Neue Plattform entwickelt
Nicht umsonst hat Lincoln für den Lulatsch von 5,12 Metern eine neue Plattform entwickelt, die modernesten Motoren aus dem Ford-Regal geholt und das Flaggschiff mit aller Finesse ausgestattet, die der Konzernbaukasten so hergibt – ein imposantes Infotainment-Center samt großzügiger Panorama-Kamera, ein adaptives Fahrwerk, das sich 23.000 Mal in der Sekunde neu einstellt, alle gängigen Assistenzsysteme und prozessorgesteuerte Türgriffe inklusive.
Zwar ist der Continental eine der wenigen großen US-Limousinen, in denen man auch als Fahrer zumindest ein bisschen Spaß haben kann. Denn so samten und seidig sich das Auto anfühlt, lullt es einen am Lenkrad nicht vollends ein, sondern weckt mit seinem V6 und dem adaptiven Allradantrieb vielmehr die Lebensgeister. Schließlich schöpft der stärkste Motor aus seinen drei Litern Hubraum dank zweier Turbos solide 400 PS und geht im besten Fall mit beinahe 550 Nm zu Werke, so dass man die 250 km/h der deutschen Konkurrenz gut zu parieren in der Lage wäre, wenn nicht hinter jeder Hecke ein Cop mit seiner Radarpistole lauern könnte. Und zumindest beim gleichmäßigen Verkehrsfluss jenseits des Atlantiks ist auch die vergleichsweise antiquierte Sechsgang-Automatik kein Schaden.

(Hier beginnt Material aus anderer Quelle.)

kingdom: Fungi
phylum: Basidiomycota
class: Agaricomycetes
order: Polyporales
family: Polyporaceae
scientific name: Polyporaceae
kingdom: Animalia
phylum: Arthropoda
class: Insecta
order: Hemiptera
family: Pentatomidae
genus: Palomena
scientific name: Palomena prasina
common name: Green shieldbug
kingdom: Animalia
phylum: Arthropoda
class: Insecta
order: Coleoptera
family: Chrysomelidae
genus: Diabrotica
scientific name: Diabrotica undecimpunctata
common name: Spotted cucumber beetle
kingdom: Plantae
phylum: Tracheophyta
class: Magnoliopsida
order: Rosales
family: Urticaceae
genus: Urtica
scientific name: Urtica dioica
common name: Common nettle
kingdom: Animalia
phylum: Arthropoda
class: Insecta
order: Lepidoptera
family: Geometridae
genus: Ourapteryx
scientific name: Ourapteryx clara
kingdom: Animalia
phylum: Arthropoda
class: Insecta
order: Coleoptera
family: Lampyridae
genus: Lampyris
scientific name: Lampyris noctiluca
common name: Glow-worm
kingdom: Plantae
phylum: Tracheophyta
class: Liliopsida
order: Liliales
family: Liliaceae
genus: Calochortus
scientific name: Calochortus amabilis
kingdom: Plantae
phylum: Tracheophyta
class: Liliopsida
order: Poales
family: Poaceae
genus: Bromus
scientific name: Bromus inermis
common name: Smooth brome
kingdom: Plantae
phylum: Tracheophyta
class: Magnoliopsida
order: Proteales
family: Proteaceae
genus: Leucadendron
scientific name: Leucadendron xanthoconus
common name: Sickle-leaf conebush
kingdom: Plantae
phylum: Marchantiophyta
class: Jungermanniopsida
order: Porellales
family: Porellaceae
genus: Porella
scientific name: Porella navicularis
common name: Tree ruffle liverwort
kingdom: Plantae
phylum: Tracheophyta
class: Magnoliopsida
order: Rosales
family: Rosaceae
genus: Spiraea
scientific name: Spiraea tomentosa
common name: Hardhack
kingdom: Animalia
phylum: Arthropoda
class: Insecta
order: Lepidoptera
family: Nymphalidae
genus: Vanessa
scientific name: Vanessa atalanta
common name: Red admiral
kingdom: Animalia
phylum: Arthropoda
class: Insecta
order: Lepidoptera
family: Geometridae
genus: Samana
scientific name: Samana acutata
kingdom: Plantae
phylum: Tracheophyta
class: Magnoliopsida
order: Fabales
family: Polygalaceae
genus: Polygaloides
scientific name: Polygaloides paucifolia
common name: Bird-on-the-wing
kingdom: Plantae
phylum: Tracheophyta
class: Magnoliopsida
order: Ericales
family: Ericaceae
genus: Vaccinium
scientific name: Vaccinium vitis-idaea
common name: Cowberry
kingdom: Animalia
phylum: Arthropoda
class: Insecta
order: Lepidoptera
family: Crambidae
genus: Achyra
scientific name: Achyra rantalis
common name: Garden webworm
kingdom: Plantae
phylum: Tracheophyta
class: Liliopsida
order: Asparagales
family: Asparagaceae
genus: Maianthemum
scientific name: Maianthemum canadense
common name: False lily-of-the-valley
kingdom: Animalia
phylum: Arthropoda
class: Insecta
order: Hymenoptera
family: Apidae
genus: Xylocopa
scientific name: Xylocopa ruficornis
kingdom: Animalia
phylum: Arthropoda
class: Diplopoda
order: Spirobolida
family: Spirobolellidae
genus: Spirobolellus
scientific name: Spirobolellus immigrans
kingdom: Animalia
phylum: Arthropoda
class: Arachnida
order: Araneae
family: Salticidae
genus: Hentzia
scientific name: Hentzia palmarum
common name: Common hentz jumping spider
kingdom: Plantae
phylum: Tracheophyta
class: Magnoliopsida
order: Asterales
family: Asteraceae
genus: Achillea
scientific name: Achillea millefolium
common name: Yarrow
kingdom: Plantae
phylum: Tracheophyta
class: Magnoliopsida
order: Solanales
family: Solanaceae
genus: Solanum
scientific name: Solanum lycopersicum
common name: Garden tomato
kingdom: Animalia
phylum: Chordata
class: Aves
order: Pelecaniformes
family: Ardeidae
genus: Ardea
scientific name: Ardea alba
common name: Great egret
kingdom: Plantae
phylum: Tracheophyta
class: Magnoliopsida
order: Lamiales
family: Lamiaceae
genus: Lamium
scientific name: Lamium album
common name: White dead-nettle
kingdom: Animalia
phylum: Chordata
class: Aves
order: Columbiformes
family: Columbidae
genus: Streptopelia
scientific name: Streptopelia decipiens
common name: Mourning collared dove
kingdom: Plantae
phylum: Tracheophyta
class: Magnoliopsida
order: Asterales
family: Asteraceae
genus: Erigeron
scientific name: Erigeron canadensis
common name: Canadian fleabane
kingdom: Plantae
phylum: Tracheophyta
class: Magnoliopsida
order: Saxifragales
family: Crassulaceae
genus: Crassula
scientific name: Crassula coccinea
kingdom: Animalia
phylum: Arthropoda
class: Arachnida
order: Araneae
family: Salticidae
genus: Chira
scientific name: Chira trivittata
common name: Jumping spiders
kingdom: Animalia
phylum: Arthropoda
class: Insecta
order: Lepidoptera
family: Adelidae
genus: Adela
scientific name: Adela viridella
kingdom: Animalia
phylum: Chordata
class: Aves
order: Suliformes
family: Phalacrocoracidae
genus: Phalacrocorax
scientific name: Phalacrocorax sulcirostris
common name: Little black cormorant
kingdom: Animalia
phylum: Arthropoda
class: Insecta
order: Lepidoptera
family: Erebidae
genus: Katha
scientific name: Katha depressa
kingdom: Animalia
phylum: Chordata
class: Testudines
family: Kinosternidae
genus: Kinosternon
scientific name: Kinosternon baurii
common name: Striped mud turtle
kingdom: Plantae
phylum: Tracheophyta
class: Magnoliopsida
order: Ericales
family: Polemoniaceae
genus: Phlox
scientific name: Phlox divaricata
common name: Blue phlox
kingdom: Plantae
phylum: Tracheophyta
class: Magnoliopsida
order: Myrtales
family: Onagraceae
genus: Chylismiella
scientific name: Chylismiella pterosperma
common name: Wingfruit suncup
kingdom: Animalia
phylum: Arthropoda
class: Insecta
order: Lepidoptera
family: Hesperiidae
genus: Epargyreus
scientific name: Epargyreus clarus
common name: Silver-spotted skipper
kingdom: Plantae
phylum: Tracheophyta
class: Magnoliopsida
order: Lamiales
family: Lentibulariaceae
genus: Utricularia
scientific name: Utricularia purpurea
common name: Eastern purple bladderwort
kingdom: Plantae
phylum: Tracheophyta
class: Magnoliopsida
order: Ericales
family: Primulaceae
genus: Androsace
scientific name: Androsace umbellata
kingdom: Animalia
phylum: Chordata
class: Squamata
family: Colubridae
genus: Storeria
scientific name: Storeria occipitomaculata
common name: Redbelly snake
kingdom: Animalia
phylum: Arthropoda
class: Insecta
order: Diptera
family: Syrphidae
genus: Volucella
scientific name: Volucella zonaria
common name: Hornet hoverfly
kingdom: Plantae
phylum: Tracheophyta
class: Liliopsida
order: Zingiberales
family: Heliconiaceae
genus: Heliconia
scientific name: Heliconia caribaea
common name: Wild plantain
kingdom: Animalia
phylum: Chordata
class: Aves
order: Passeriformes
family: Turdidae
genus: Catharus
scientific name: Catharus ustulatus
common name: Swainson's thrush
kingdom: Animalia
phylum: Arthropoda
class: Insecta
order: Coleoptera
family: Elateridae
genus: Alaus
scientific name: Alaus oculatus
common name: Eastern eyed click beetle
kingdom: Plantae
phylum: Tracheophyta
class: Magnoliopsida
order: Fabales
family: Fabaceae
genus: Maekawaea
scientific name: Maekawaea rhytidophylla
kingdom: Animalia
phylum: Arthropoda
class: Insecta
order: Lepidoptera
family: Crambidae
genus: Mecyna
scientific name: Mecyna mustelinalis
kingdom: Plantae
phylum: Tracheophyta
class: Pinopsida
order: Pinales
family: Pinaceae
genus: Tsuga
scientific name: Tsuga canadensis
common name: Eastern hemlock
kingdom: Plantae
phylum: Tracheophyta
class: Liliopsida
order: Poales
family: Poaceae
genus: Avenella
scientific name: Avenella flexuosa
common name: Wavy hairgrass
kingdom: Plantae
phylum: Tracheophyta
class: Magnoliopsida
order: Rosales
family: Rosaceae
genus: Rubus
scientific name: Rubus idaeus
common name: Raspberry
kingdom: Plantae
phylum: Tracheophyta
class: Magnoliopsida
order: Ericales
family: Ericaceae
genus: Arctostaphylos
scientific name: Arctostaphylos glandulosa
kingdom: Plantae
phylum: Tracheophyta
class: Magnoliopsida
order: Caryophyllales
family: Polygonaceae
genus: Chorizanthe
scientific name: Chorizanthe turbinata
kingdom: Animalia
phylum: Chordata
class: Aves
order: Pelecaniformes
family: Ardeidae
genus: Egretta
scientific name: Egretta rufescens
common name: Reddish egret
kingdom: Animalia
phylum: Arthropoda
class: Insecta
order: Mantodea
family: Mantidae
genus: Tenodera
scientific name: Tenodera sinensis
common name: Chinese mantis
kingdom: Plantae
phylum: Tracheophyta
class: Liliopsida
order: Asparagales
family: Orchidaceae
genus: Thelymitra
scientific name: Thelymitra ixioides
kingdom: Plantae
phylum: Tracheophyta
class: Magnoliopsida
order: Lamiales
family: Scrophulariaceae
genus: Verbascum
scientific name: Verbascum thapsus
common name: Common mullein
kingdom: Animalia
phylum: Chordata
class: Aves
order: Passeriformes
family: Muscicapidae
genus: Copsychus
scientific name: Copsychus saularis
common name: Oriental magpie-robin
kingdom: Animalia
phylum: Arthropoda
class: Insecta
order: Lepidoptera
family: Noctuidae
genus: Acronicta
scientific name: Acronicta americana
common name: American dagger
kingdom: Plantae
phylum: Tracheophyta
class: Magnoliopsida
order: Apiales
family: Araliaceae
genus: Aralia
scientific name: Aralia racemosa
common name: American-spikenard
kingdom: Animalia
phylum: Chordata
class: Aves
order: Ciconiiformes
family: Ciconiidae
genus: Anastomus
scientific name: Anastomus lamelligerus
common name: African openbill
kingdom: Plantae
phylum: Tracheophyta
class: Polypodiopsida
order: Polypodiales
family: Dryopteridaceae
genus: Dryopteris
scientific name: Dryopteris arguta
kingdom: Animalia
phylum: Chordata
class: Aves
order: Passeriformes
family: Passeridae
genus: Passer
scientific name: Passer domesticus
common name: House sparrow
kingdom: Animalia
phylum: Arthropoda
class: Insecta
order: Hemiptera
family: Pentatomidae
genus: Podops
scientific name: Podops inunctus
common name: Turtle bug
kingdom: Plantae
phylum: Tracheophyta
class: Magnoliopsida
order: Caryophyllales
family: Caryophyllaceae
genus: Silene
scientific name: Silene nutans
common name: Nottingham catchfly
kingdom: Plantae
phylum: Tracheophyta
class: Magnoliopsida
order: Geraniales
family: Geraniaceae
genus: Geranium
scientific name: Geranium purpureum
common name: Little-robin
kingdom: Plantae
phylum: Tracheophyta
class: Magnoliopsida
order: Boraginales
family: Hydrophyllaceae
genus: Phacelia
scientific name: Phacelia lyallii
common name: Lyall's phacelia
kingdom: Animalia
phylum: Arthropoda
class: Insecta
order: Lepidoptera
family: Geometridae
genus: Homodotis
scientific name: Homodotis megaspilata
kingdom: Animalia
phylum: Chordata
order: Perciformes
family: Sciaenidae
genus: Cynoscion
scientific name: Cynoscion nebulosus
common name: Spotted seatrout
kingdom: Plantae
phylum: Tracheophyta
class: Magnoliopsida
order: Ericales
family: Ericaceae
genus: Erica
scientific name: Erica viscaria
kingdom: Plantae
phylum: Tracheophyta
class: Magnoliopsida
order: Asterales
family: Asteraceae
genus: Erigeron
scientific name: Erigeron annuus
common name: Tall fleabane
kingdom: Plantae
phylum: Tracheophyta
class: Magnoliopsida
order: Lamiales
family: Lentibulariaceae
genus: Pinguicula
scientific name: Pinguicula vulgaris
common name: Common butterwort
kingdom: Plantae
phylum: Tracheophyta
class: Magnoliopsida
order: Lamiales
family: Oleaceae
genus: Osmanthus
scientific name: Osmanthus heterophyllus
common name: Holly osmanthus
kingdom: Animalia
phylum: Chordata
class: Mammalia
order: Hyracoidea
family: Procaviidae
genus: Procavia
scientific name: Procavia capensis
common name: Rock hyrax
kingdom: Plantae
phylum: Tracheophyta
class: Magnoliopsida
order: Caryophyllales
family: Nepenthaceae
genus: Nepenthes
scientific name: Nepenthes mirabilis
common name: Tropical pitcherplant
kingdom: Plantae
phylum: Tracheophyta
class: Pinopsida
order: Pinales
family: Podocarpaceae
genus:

Doch im Grunde ist das alles vergebene Liebesmüh. Denn besser noch als vorne links sitzt man in diesem Auto hinten rechts - selbst wenn die klimatisierten Massagesitze in der ersten Reihe 30fach verstellbar sind, können sie nicht mit den Sesseln im Fond mithalten. In ihnen versinkt man wie in einer ledernen Lounge-Liege und sobald aus den wie in der S-Klasse fein ziselierten Lautsprecherblenden sanfter Country-Rock von den Eagles säuselt, einen das Fahrwerk wie auf Wolken bettet und sich der Motor brav im Hintergrund hält, ist die Welt da draußen plötzlich ganz weit weg. So weit, dass man weder übers Ankommen nachdenken möchte, noch über die Verwerfungen, die das Kräftemessen zwischen Detroit und Deutschland für die transatlantische Plattentektonik bringt.
Flaggschiff für die Ford-Flotte aus Köln?
Natürlich hätte der Lincoln auf dem deutschen Markt ohnehin keine Chance. Selbst dann nicht, wenn das Ford-Flaggschiff wie in Amerika bei umgerechnet etwa 50.000 Euro starten würde und damit selbst voll ausgestattet weniger kostete als eine nackte S-Klasse auf dem Gebrauchtwagenmarkt. Denn wenn's ums Auto geht, steigt mit unserer Zahlungsbereitschaft auch unser Patriotismus und es führt – davon können Jaguar, Lexus oder Infiniti ihr trauriges Lied singen – an S-Klasse, A8 und 7er kaum ein Weg vorbei. Doch als Flaggschiff für die Ford-Flotte aus Köln wäre der Luxusliner glaubwürdiger als ein mit noch so viel Lack und Leder zum "Vignale" aufgerüschter Mondeo. Und der Mustang hat schließlich bewiesen, dass man es bei uns auch mit einem US-Import schaffen kann.
Das würde wahrscheinlich auch Donald Trump gefallen, der Deutschland und seine Autos ja als "bad, very bad" empfindet. Und selbst wenn Audi, BMW oder Mercedes im schlimmsten Fall ein paar A6-, 5er- oder E-Klasse-Kunden an den Newcomer aus der neuen Welt verlieren würden, müssten sie den Amerikanern dankbar sein. Weil der Continental so seinen Beitrag leisten würde, die Tektonik der automobilen Kontinentalplatte wieder zu beruhigen.